The first is about his new website complete with Hirst-cam. Two cameras (when they're switched on) are trained on his worktable, platoons of assistants and hopefully, fleeting glimpses of the man himself: www.damienhirst.com

The second is about a new series of Hirst multiples selling at the 2012 Affordable Art Fair, a place where, the career-conscious have told me, an artist might start, spend one, maybe two seasons ("tops"), and hopefully never "need" to return. In this exhibit, his dealer Manifold Editions is offering his spot series as woodcuts, a word my brain unfortunately flummoxes with "woodblocks" and immediately pops up a opicture of a Japanese wave and Fuji. Spot Challenger Alex Nochese sleuthed it out and reports "AFF had very small single spot prints for $1,500; nothing at AAF is over 10,000. The rest were 1500-4000 and relatively small to medium size."

The third was a series of Hirst poster downloads, though I don't know if they'd be digitally signed.  Put them behind museum glass and who'd be the wiser?

The fourth is a particularly snarky Independent op-ed titled "Damien Hirsts are the sub-prime of the art world." Here, author Julian Spalding is hell bent on blowing the whistle on the Hirst-led "art bubble," and urges people to "sell their Hirsts now before the crash." And presumeably, buy his book.

All this can be seen as merely the frothy foam of Hirst's current retrospective at the Tate Modern.

Yours truly having a field day with Hirst's spots at the Gagosian Davies St London, on the Damien Hirst Spot Challenge
You can make a lot of frenemies arguing about art vs commerce. Indeed, when I decided to do the Spot Challenge, reactions from friends, beau and onlookers ranged from "What a waste of time" to "he's a con man" to "what a great idea - just do it!"

ART <----------- your favorite artist somewhere along here ---------> COMMERCE

I confess that as a former Saatchi & Saatchi scribbler (in three countries) I have no problem standing at the junction of art meets commerce and staring off into the distance in either direction. Art nourishes the soul, commerce nourishes our dinner table. Or rather, commerce enables us to live, art gives us something to live for. Yet most artists are expected to be underpaid and live in poverty, because of a sense that "they're having fun and I'm not" or "art is not necessary to life."

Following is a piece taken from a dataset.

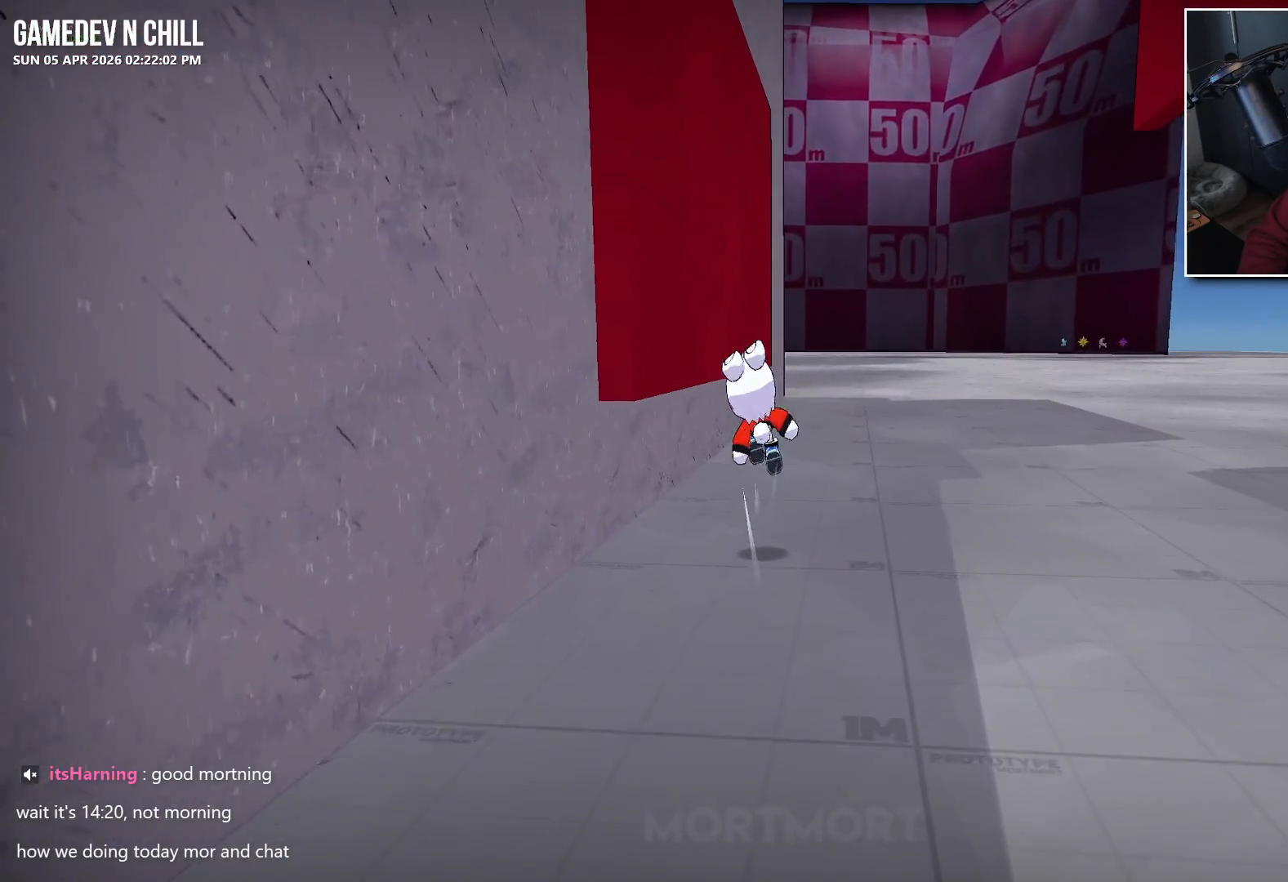
{"buttons": [], "left_stick": "up-left", "right_stick": "center", "events": [[100, "A", "down"], [133, "left_stick", "up-left"], [150, "X", "down"], [217, "A", "up"], [250, "X", "up"]]}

Hirst has successfully bridged that divide. Regardless of whether you like him or not, he's at least producing something we can choose to admire or even download for our wall, something tangible cheaper and a lot less dangerous than derivative.

1. What makes art, art? According to minimalist giant Frank Stella, it is "if you say it is," I explored this in my SVA essay, based on satirist Steven Colbert's skit in which he invited three mega-famous artists to doodle over a particularly odious inkjet print, and then asked Steve Martin if he'd buy it. He didn't, but it sold for $27K at auction to benefit a worthy cause.

2. What is "ultimate power" for an artist? To have your work reach the status of the Mona Lisa? I propose an alternative: what if Hirst reverse-engineered his success by flooding the market with fakes, reducing the work of his work to zero, then going off and doing something else? He's got the money to do it.


"The Physical Impossibility of Death in the Mind of Someone Living" (Damien Hirst)

"Can't see it happening - because people will always buy into the idea," said my art loving friend and professor Economics, Ed.

Proving, that it's not about art, it's about the people, and the mystique.

I wrote an article "challenging" Banksy to reverse engineer himself here. I hallucinate that Hirst is quietly going through ticking them off himself. What do you think?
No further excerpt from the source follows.